(Beginning of DOCUMENT SEGMENT)
At a press conference in Washington DC, researchers unveiled "First Light" images from NASA's Solar Dynamics Observatory, a space telescope designed to study the sun.
"SDO is working beautifully," reports project scientist Dean Pesnell of the Goddard Space Flight Center. "This is even better than we could have dreamed."
Launched on February 11th from Cape Canaveral, the observatory has spent the past two months moving into a geosynchronous orbit and activating its instruments. As soon as SDO's telescope doors opened, the spacecraft began beaming back scenes so beautiful and puzzlingly complex that even seasoned observers were stunned.
For instance, here is one of the first things SDO saw:
An erupting prominence observed by SDO on March 30, 2010. The 29 MB movie takes a while to download, but it is worth the wait.
Credit: SDO/AIA
"We've seen solar prominences before—but never quite like this," says Alan Title of Lockheed Martin, principal investigator of the Atmospheric Imaging Assembly (AIA), the observatory's main telescope array. "Some of my colleagues say they've learned new things about prominences just by watching this one movie."
SDO is the first mission of NASA's Living with a Star (LWS) program. The goal of LWS is to understand the sun as a magnetic variable star and to measure its impact on life and society on Earth. Program scientist Lika Guhathakurta of NASA headquarters envisions big things for the new observatory:
"SDO is our 'Hubble for the sun'," she says. "It promises to transform solar physics in the same way the Hubble Space Telescope has transformed astronomy and cosmology."
"No solar telescope has ever come close to the combined spatial, temporal and spectral resolution of SDO," adds Title. "This is possible because of the combination of 4096 x 4096-pixel CCDs with huge dynamic range and a geosynchronous orbit which allows SDO to observe the sun and communicate with the ground around the clock."
(End of DOCUMENT SEGMENT)
(Beginning of DATASET CONTENT)
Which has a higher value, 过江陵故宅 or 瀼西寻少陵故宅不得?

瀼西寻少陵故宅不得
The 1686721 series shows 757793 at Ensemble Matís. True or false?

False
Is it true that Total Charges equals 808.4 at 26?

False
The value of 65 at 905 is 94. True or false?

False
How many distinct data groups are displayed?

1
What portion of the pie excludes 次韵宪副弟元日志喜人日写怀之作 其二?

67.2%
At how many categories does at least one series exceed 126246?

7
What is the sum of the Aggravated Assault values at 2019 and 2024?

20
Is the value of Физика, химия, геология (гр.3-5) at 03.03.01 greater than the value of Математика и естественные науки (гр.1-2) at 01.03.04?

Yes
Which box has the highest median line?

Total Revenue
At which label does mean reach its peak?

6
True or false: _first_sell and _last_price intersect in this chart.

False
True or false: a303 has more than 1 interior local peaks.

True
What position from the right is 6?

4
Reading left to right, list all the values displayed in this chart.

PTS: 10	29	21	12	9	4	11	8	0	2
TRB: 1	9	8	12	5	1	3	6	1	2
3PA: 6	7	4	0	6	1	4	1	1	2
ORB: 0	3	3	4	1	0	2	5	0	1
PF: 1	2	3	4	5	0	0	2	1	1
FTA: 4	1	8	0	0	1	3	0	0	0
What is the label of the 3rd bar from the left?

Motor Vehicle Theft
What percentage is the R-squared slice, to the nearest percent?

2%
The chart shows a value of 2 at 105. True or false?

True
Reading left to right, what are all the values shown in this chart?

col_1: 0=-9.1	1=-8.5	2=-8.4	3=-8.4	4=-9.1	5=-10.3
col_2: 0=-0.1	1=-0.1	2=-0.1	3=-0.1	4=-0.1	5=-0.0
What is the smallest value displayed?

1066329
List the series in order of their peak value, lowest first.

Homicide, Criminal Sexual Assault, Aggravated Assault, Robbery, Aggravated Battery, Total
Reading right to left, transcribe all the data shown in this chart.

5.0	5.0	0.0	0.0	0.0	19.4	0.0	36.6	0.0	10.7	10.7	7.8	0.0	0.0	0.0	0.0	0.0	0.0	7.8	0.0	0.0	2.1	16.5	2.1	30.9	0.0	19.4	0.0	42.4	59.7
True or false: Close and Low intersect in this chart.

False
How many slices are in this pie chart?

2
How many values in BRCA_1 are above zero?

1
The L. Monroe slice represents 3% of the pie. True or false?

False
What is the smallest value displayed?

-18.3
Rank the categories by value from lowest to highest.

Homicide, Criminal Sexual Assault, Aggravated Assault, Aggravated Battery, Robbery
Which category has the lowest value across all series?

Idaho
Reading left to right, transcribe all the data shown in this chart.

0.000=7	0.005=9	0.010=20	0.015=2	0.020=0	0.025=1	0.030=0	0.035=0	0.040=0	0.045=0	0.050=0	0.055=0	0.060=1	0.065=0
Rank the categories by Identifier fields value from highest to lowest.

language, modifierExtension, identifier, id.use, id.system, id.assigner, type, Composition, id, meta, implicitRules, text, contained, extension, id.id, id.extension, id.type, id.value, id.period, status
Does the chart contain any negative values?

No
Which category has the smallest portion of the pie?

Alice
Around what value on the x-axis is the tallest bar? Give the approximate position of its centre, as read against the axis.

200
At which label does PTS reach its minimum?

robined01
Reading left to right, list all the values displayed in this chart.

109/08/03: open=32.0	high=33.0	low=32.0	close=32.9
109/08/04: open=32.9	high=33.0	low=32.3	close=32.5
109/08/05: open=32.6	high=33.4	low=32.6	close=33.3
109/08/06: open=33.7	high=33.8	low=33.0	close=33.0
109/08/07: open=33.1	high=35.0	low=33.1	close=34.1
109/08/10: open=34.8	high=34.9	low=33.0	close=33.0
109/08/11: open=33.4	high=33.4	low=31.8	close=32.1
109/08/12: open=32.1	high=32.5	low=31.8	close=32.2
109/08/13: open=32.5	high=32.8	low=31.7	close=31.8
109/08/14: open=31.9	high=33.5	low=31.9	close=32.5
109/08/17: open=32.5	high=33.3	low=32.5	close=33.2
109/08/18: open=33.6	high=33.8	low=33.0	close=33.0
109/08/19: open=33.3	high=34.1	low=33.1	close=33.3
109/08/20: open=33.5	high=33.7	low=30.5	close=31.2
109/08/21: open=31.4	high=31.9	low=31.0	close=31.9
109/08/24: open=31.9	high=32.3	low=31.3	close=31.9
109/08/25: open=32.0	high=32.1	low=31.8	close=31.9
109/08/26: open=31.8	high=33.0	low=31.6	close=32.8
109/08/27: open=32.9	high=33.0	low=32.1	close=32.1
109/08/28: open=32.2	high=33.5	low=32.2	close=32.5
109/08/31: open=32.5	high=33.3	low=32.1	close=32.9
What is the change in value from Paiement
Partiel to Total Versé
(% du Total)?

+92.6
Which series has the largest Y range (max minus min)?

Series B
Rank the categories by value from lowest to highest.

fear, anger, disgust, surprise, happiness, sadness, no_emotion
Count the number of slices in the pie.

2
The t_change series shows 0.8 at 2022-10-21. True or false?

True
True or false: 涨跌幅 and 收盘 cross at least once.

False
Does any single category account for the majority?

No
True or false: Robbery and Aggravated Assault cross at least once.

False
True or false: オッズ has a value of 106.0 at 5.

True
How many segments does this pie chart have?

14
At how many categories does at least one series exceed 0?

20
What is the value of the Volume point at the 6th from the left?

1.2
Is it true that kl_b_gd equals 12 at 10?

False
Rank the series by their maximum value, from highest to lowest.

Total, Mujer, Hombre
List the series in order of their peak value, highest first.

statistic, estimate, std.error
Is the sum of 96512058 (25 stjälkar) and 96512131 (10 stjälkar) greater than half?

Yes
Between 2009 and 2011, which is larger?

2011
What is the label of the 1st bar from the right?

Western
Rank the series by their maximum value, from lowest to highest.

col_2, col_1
(End of DATASET CONTENT)
Do these statements agree with the Solar Dynamics Observatory text? For each, answer yes or no and quote the words from the text that decide it. 1. The observatory was launched from Cape Canaveral on February 11th. 2. SDO is the second mission of NASA's Living with a Star program. 3. The movie of the erupting prominence is 29 MB in size. The records come from a different source than the text.

#### EXPECTED OUTPUT
1. Yes: "Launched on February 11th from Cape Canaveral"
2. No: "SDO is the first mission of NASA's Living with a Star (LWS) program."
3. Yes: "The 29 MB movie takes a while to download"